为什么我的 RNN 学习将所有输入分类为 2 种可能分类中的一种?

Why is my RNN learning to classify all inputs as only 1 of 2 possible classifications?

我已经编写了我的第一个 RNN TensorFlow 实现,它将递增或递减的随机序列作为输入。训练标签是对应于每个序列的单个整数,其中 1 是递增序​​列,0 是递减序列。当我的模型训练时,它很快倾向于将每个序列分类为递减序列,我不明白为什么。

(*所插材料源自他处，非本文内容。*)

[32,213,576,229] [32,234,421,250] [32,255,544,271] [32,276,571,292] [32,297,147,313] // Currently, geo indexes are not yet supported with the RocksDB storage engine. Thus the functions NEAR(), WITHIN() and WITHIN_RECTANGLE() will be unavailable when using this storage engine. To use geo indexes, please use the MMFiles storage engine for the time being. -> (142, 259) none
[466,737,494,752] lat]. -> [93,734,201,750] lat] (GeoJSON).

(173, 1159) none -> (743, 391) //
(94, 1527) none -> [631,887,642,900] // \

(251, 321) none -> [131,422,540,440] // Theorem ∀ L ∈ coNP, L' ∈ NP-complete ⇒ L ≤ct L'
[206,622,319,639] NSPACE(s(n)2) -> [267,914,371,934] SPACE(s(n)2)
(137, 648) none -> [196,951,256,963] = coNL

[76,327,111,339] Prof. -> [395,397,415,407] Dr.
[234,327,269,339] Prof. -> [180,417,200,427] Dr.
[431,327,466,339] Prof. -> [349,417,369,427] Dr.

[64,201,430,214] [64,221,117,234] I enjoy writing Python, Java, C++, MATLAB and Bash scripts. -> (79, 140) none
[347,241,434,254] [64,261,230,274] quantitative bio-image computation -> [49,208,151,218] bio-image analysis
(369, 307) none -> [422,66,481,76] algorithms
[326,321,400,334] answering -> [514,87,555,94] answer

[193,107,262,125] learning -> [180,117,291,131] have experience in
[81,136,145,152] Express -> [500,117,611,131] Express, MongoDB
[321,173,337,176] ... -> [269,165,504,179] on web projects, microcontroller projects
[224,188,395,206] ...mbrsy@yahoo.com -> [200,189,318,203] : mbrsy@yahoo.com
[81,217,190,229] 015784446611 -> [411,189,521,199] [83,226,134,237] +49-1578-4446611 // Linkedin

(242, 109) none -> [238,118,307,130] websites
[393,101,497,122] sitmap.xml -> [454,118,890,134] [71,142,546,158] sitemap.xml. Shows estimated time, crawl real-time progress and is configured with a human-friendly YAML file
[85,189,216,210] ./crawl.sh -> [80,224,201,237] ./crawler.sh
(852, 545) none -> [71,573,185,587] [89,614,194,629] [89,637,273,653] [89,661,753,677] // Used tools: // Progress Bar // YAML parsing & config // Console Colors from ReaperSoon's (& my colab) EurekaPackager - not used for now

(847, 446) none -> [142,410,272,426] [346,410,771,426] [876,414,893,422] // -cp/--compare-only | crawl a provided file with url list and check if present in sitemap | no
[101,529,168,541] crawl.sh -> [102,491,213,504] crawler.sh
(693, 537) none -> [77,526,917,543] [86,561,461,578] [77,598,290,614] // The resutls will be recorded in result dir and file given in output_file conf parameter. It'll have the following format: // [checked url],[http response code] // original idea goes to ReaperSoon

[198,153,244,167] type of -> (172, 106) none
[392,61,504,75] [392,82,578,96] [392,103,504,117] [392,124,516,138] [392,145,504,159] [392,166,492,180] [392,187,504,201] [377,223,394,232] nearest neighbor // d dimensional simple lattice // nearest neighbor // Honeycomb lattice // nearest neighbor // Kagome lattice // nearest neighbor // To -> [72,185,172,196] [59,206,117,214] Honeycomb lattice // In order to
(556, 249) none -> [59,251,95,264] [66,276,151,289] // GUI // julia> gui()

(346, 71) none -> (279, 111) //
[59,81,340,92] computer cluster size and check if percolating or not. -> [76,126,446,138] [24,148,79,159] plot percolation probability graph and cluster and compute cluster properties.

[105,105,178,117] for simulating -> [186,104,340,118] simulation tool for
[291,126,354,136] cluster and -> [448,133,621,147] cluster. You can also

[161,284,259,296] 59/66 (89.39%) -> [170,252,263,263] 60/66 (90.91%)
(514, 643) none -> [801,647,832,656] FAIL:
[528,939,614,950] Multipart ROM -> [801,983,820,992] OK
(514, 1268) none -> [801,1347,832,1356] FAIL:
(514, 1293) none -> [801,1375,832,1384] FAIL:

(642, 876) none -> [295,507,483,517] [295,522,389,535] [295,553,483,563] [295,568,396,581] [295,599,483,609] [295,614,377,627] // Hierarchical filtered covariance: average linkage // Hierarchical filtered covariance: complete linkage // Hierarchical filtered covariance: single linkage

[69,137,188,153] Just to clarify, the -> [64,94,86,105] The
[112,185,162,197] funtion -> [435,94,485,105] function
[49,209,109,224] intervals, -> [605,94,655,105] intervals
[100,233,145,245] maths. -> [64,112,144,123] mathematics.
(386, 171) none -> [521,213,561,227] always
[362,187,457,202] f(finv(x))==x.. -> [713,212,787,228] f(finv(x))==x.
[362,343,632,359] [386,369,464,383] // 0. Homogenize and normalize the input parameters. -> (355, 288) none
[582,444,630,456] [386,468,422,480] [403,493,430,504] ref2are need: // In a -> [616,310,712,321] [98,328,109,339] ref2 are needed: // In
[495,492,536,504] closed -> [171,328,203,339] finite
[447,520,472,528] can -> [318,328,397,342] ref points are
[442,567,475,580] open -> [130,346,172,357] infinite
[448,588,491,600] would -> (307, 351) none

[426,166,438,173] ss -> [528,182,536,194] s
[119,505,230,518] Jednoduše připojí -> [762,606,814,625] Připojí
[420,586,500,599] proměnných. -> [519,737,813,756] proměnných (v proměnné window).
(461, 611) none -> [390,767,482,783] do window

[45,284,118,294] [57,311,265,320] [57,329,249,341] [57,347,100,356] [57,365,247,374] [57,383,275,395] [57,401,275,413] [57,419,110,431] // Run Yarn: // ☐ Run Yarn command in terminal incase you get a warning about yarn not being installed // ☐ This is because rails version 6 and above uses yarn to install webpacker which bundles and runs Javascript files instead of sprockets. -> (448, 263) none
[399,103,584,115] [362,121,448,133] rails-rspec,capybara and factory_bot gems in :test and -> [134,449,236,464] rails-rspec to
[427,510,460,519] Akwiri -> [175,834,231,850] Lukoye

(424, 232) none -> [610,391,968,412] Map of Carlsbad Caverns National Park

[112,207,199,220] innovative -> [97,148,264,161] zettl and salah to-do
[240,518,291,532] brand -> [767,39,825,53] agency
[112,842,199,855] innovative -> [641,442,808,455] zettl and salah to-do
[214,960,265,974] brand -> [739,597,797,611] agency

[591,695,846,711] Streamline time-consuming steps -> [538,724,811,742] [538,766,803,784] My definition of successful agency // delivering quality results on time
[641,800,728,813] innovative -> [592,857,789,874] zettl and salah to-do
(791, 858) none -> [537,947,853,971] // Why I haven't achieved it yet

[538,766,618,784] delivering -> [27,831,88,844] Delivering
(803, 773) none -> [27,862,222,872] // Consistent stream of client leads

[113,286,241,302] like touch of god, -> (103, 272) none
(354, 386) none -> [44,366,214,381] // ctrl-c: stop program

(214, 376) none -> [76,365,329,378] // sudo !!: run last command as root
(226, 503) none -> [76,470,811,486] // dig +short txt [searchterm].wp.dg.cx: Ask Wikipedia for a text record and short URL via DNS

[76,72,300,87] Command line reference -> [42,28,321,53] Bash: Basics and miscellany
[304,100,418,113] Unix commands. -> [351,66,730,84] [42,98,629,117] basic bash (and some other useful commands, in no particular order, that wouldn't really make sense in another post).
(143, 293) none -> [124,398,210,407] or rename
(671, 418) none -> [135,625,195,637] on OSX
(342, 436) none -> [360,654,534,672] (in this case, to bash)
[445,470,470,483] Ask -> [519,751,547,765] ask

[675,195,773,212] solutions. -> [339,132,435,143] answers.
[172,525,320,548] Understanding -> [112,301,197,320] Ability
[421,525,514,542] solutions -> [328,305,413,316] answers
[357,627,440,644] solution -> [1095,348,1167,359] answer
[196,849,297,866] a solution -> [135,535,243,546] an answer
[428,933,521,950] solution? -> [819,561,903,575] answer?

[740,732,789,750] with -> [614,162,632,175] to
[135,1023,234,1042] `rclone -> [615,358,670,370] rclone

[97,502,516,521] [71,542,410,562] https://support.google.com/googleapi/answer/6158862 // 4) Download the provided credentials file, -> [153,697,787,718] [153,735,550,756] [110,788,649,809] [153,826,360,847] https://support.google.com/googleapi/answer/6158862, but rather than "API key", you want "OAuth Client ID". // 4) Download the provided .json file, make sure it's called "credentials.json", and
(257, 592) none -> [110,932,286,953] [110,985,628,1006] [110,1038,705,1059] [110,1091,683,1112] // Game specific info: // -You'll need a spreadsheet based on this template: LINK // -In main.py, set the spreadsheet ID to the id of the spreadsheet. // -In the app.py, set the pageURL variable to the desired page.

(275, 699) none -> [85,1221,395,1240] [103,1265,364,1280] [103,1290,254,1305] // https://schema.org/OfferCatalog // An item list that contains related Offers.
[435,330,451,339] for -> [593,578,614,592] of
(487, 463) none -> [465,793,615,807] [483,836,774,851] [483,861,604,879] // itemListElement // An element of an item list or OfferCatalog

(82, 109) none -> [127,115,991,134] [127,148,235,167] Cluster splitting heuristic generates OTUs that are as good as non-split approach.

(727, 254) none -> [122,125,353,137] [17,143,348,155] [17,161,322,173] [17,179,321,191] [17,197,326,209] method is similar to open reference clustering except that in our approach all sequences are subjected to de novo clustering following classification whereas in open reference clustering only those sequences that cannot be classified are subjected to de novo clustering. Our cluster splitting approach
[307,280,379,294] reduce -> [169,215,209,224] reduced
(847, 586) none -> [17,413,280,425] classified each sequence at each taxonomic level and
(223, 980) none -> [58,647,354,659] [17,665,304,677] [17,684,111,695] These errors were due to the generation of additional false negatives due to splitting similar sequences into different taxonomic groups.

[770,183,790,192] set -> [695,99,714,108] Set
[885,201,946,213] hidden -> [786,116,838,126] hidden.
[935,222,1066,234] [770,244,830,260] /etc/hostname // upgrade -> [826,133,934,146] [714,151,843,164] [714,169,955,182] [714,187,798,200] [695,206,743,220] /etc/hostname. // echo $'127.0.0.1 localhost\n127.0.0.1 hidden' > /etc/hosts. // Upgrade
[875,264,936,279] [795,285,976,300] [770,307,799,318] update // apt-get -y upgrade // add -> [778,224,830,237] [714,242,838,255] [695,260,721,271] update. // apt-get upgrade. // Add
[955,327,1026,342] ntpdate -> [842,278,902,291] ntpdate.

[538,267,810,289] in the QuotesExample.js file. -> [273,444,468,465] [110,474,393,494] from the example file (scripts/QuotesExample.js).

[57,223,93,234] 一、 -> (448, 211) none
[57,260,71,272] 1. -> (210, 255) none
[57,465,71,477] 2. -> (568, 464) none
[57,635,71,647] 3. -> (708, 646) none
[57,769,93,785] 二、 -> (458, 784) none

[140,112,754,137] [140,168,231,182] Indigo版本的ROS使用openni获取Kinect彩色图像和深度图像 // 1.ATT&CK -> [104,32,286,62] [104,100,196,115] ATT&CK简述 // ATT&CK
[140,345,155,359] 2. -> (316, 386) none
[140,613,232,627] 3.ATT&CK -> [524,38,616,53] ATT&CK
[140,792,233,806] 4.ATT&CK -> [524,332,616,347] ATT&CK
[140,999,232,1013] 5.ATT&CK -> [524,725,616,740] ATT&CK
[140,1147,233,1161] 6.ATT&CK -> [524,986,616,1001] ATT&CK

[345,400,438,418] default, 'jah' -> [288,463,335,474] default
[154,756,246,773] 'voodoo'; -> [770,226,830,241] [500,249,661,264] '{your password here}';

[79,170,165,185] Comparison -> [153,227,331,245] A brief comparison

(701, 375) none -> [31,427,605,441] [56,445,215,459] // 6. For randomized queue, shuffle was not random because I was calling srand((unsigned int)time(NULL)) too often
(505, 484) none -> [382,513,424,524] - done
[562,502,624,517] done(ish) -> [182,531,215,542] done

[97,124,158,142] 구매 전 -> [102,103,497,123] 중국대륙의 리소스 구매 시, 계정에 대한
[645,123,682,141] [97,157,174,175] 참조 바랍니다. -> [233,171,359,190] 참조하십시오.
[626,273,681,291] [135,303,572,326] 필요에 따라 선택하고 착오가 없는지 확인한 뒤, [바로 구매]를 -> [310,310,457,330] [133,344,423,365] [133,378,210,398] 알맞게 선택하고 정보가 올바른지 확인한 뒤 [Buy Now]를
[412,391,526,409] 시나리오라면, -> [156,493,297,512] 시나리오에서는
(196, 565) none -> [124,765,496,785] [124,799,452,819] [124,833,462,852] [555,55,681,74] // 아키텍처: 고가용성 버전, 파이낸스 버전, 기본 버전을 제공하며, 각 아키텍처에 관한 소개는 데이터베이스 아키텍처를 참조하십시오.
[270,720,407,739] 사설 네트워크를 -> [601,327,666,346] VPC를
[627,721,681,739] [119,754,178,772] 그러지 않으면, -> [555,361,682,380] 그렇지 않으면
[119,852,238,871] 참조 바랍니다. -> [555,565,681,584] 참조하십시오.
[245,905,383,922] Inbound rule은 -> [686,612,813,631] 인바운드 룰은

这是我的代码:

from __future__ import print_function
import tensorflow as tf
from tensorflow.contrib import rnn
import random

sequenceLength = 5     # Input Dimension
maxNum = 1000          # Must be >= than (sequenceLength - 1)
outputDim = 1
hiddenDim = 16
learningRate = 0.1
trainingIterations = 10000
batchSize = 10
displayStep = 1000

def generateData():
    data = []
    labels = []
    for _ in range(batchSize):
        type = (1 if random.random() < 0.5 else 0)
        temp = []
        if type == 1:
            labels.append([1])
            temp.append(random.randint(0, maxNum - sequenceLength + 1))
            for i in range(1, sequenceLength):
                temp.append(random.randint(temp[i - 1] + 1, maxNum - sequenceLength + i + 1))
            data.append(temp)
        if type == 0:
            labels.append([0])
            temp.append(random.randint(0 + sequenceLength - 1, maxNum))
            for i in range(1, sequenceLength):
                temp.append(random.randint( 0 + sequenceLength - i - 1, temp[i - 1] - 1))
            data.append(temp)
    return data, labels

x = tf.placeholder(tf.float32, [batchSize, sequenceLength], name="input")
y = tf.placeholder(tf.float32, [batchSize, outputDim], name="label")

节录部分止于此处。